Author's Note: Hey, thank you all for sticking with this fic. I promise I will try to update as much as possible. Ok, a few things. I started this fic before Crisis Core: Final Fantasy VII ever came out and I know it is only in Japan and came out two weeks ago (9/13/2007), so this may be inaccurate because there is still little known about Zack. Also, someone raised the question of no heaven or hell but the Lifestream and I just wanted to let everyone know that I am full aware of that and that I am using the Lifestream as sort of a gateway to heaven and hell.
Disclaimer: I own nothing that has to do with Final Fantasy. It belongs to Square Enix. Everything else is mine, so if you'd like to use it let me know.
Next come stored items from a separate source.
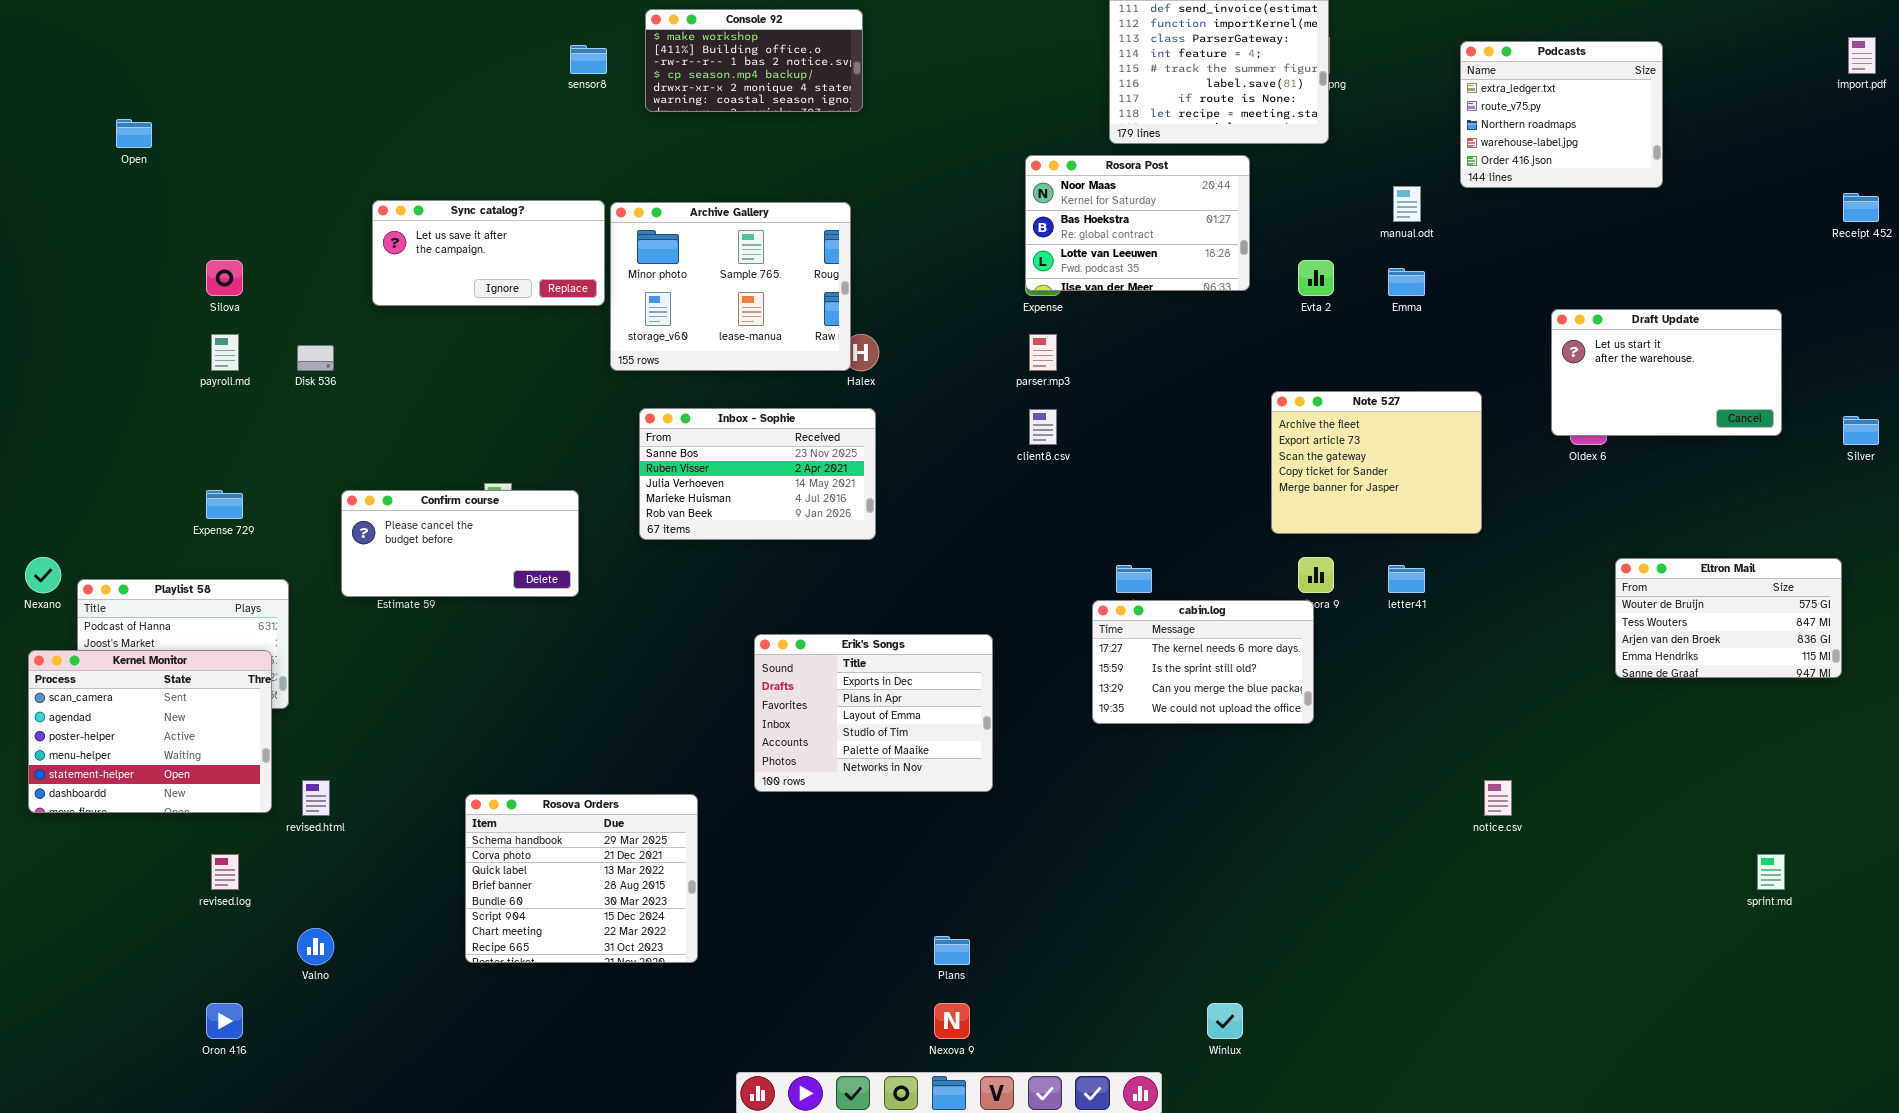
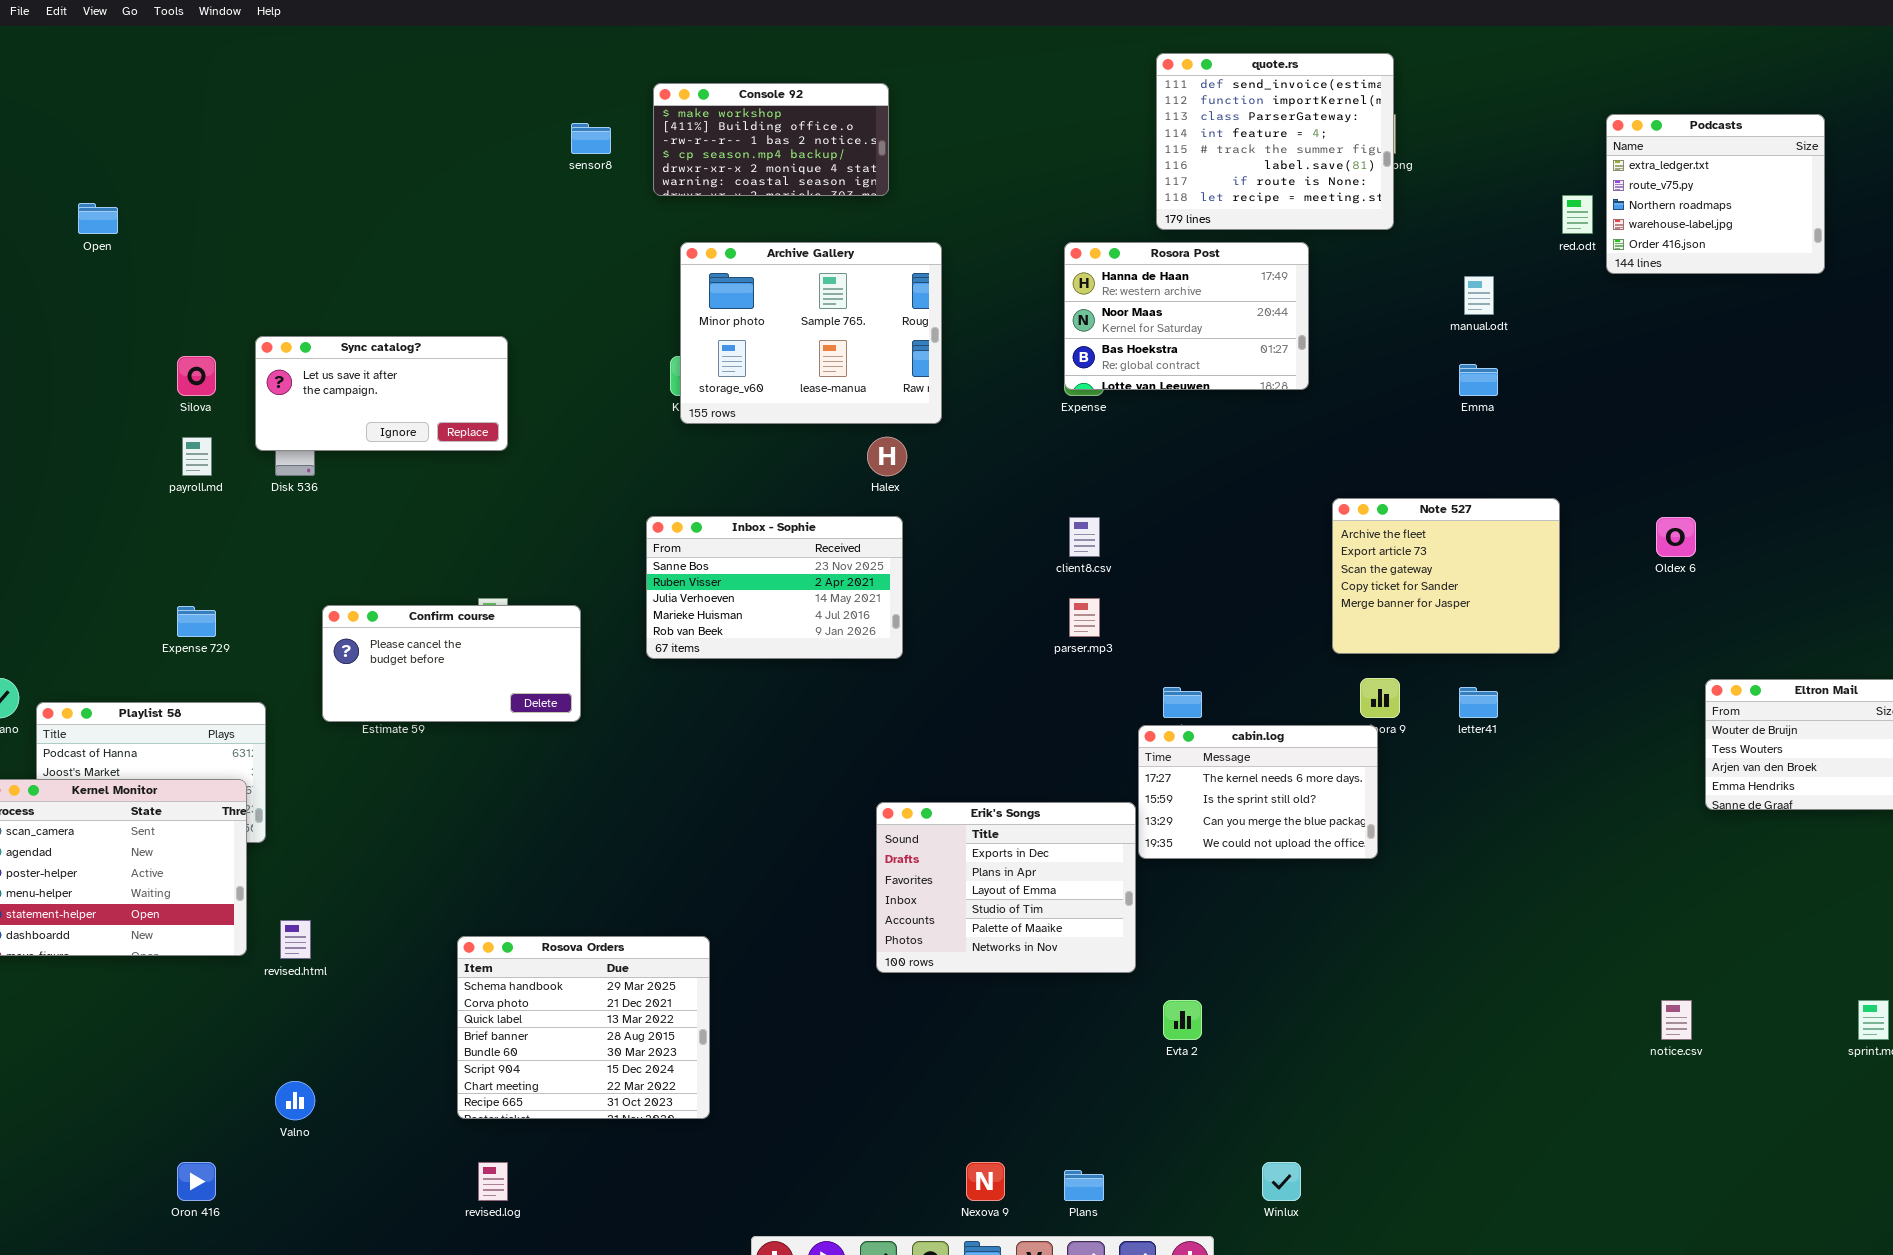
Podcasts: [1460,41,1663,188] -> [1606,114,1825,274], moved
Rosora Post: [1025,155,1250,291] -> [1064,242,1309,390], scrolled up 1 row
Sync catalog?: [372,200,605,306] -> [255,336,508,451], moved
Archive Gallery: [610,202,851,371] -> [680,242,942,424], moved
Evta 2: [1298,260,1334,296] -> [1163,1000,1202,1040], moved
Draft Update: [1551,309,1782,436] -> none, closed
parser.mp3: [1029,334,1057,371] -> [1069,598,1100,637], moved
Erik's Songs: [754,634,993,792] -> [876,802,1136,973], moved
notice.csv: [1484,780,1512,816] -> [1661,1000,1692,1040], moved
revised.log: [211,854,239,890] -> [478,1162,508,1201], moved
Plans: [934,936,970,965] -> [1064,1170,1104,1201], moved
Chapter Two: Stuck In Neutral
Youth. You never appreciate it while you have it. You never respect it while you are alive. And I wonder why I never thought of all the things I wanted twenty years from now instead of the things I wanted that day in time. There are all those dreams you never thought you'd lose and now your time has passed you by. I wish I could get it back but I don't think I can.
I remember the day I left Gongaga for Midgar. I thought that I would make something of myself. Become a real man, not like my father. He thought that just because you held a gun it made you a tough guy. That day he laughed at me and said that I would never amount to anything. That pansies like me would never make it in SOLIDER. I had told him that he was just jealous because he was old and washed up from his days at SOLIDER. That he had let life become bitter and had treated his wife and child in the worse possible manner. I kissed my mother good-bye and told her not to cry that I could handle myself. That was the last time I had saw my father alive. I wish I hadn't been so cold and immature. I wish I could have seen things from his point of view. Maybe he wasn't really the asshole I had thought him to be. I know now that Shin-Ra Corp. destroyed the man that he was. That was their job. To take strong young men and turn them into machines to do their bidding.
I look down on earth and I see how it is slowly being destroyed from the mako reactors and I can't help but be angry at myself for being a part of it. I can't help being angry at those who I had trusted. How they held me captive for four years and did horrid experiments on Cloud and Me. I look down there and see how he is struggling. How he believes that he is me. I wish he believed that he was someone more pleasant. Someone who lived a happy life. But for some reason unbeknownst to me his mind chose me. I see how he looks at Aerith because of the way I felt about her. The one thing that I see that is still him is that same brooding darkness. He still has that same anger that boils beneath the surface. I wish he wouldn't push the people he cares about away from him.
That was one thing that I learned far to late. That you needed people whether you wanted to need them or not. Just like I had needed my family and Angeal and Sephiroth. Ironically they all eventually turned their backs on me. But was that my fault or through faults of their own. Even now I can't figure out what was real and what wasn't. It feels like it was all a dream. Things that were once in my grasp now feel like air slipping through my fingers.
Here in the afterlife nothing is what it seems. One minute you think that you know what's going on here and down there and the next minute everything contradicts itself. I miss life. Here its like being stuck in neutral and you can't get out of it.